» EXERCISE SET
**1.** According to the oil and gas properties note, what method does the company use to maintain its inventory?
**2.** Carry on the oil and gas properties note, starting right after its last sentence.

» PROVIDED PASSAGE
Note 3 — Oil and Gas Properties 

 

Discontinued Operations 

 

In December 2012, we announced a definitive agreement for the sale of ERT.  On February 6, 2013, we sold ERT for $620 million plus contingent consideration in the form of overriding royalty interests in the Wang well and certain other future exploration prospects.  As a result, we have presented the assets and liabilities included in the sale of ERT and the historical operating results of our former Oil and Gas segment as discontinued operations in the accompanying consolidated financial statements.

 

Oil and Gas Significant Accounting Policies

 

Restricted Cash

 

We had restricted cash totaling $28.4 million at December 31, 2012 and $33.7 million at December 31, 2011, all of which consisted of funds required to be escrowed to cover the future asset retirement obligations associated with the South Marsh Island Block 130 field.  These escrowed funds were included in the sale of ERT in February 2013These amounts are reflected in “Non-current assets of discontinued operations” in the accompanying consolidated balance sheets. 

 

Inventories

 

We had oil and gas inventory totaling $11.9 million at December 31, 2012 and $16.4 million at December 31, 2011.  This inventory primarily represents the cost of supplies to be used in our oil and gas drilling and development activities, primarily drilling pipe, tubulars and certain wellhead equipment, including two subsea trees.  Our inventories are stated at the lower of cost or market value and we utilize the average cost method of maintaining our inventory.  There were no charges to reduce inventory to its lower cost or market value in 2012.  In December 2011, we agreed to sell approximately $4.6 million of our drilling pipe inventory for $2.5 million.  In connection with this sale, we recorded a $2.1 million loss to reduce its value to its expected realized value at December 31, 2011.

 

Property and Equipment

 

Depreciation and Depletion.  Depletion expense for oil and gas properties is determined on a field-by-field basis using the units-of-production method, with depletion rates for leasehold acquisition costs based on estimated total remaining proved reserves.  Depletion rates for well and related facility costs are based on estimated total remaining proved developed reserves associated with each individual field.  The depletion rates are changed whenever there is an indication of the need for a revision, but at a minimum, are evaluated annually.  Any such revisions are accounted for prospectively as a change in accounting estimate.  Depletion was discontinued when we announced the sale of ERT.  We depreciate our other property and equipment over its estimated useful life on a straight-line basis.

 

Oil and Gas Properties.  All of our former oil and gas properties are located in the United States offshore in the Gulf of Mexico.  We followed the successful efforts method of accounting for our oil and natural gas exploration and development activities.  Under this method, the costs of successful wells and leases containing productive reserves are capitalized.  Costs incurred to drill and equip development wells, including unsuccessful development wells, are capitalized and are reflected as a reduction of investing cash flows in the accompanying consolidated statements of cash flows.

 

Proved Properties.  Proved oil and gas properties are assessed for possible impairment at least annually or when events or circumstances indicate that the recorded carrying value of the properties may not be recoverable.  An impairment loss is recognized as a result of a triggering event and when the estimated undiscounted future cash flows from a property are less than the carrying value.  If impairment is indicated, an impairment charge is recorded equal to the difference between the carrying amount and the fair value of the property based on discounted future cash flows.  In the discounted cash flow method, estimated future cash flows are based on prices based on published forward commodity price curves as of the date of the estimate and management’s estimates of future operating and development costs and a risk adjusted discount rate.  See “Impairments” below for additional information regarding our oil and gas property impairments.

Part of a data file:
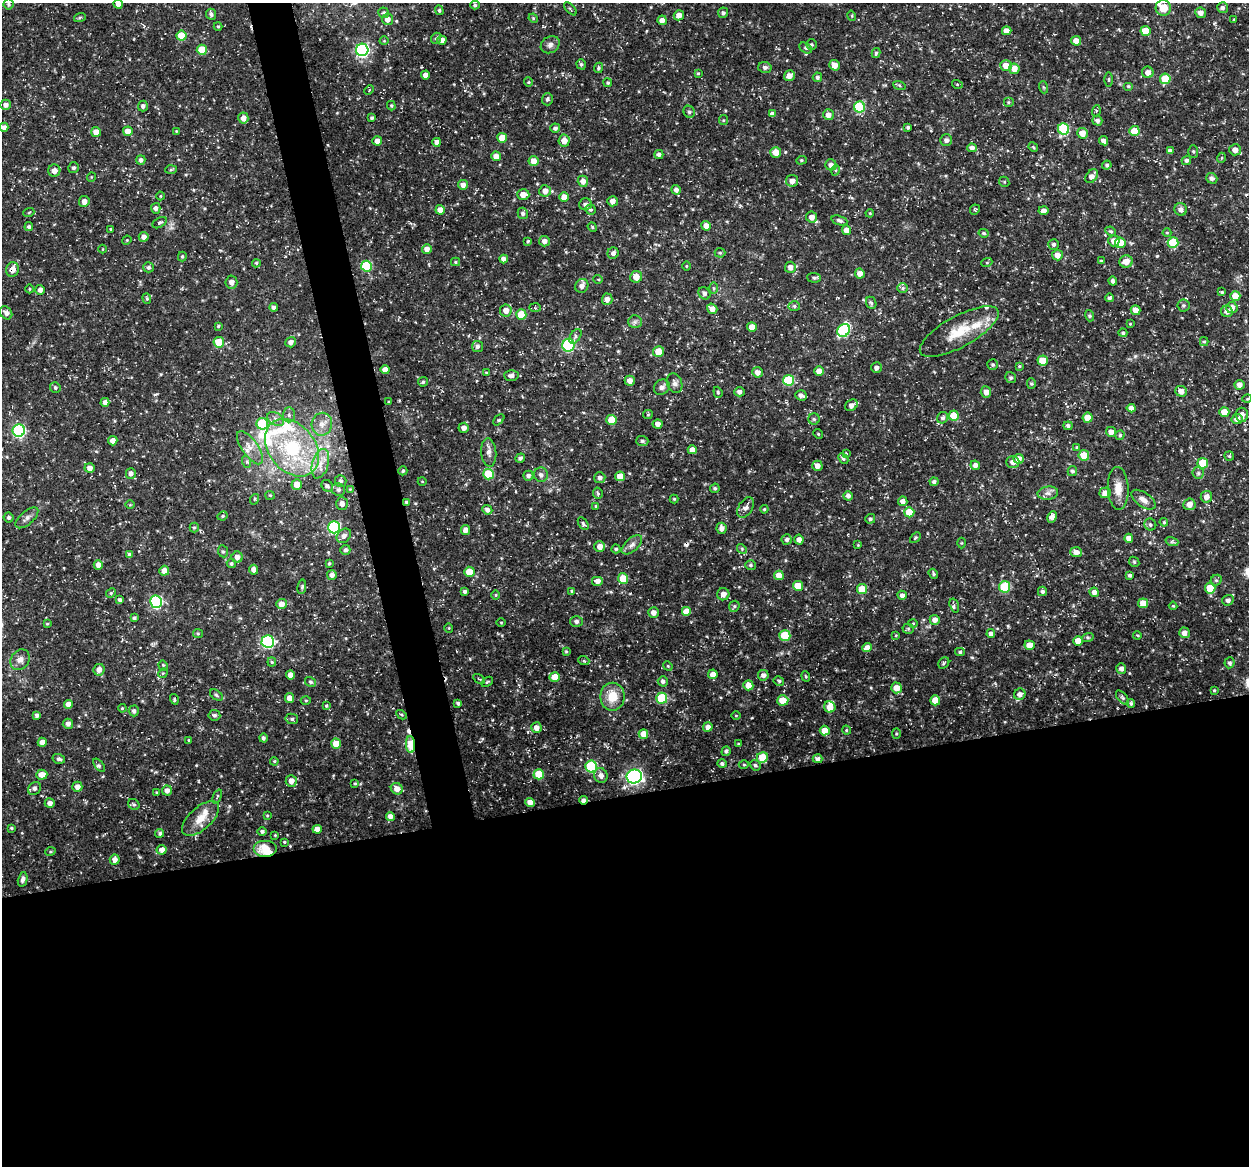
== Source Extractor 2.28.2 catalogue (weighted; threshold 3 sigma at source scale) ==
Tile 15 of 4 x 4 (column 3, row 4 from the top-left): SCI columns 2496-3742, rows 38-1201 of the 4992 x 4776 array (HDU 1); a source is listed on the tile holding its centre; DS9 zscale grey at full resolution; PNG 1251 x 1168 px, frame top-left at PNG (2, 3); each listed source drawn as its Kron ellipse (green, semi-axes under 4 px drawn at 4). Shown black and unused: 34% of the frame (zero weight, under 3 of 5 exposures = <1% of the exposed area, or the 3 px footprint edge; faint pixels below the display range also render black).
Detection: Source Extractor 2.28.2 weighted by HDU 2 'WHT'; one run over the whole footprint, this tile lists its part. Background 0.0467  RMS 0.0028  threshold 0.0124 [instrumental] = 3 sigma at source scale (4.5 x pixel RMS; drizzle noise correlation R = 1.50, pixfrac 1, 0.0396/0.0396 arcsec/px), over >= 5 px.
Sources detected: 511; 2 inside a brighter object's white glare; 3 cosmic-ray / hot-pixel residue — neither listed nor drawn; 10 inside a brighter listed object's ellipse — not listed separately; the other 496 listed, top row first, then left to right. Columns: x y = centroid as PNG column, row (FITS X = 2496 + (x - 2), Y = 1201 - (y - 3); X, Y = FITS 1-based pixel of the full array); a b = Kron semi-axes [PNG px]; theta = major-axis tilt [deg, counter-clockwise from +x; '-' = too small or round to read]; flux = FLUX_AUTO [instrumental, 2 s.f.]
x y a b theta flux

» TASK-BY-TASK ANSWERS
**1.** The average cost method.

**2.**
 

Unproved Properties.   Unproved properties are also periodically assessed for impairment based on exploration and drilling efforts to date on the individual prospects and lease expiration dates.  The amounts and timing of impairment provisions are also impacted by management’s assessment of the results of exploration activities, availability of funds for future activities and the current and projected political climate in areas in which we operate.  We recorded impairments to unproved oil and gas properties totaling $0.8 million in 2012, $8.3 million in 2011 and $6.4 million in 2010.  Such impairments were included in exploration expenses.

 

Exploratory Costs.  The costs of drilling an exploratory well are capitalized as uncompleted or “suspended” wells pending the determination of whether the well has found proved reserves.  If proved reserves are found these costs remain capitalized; if no reserves are found the capitalized costs are charged to exploration expenses.  See “Exploration and Other” below for additional information regarding our exploration costs.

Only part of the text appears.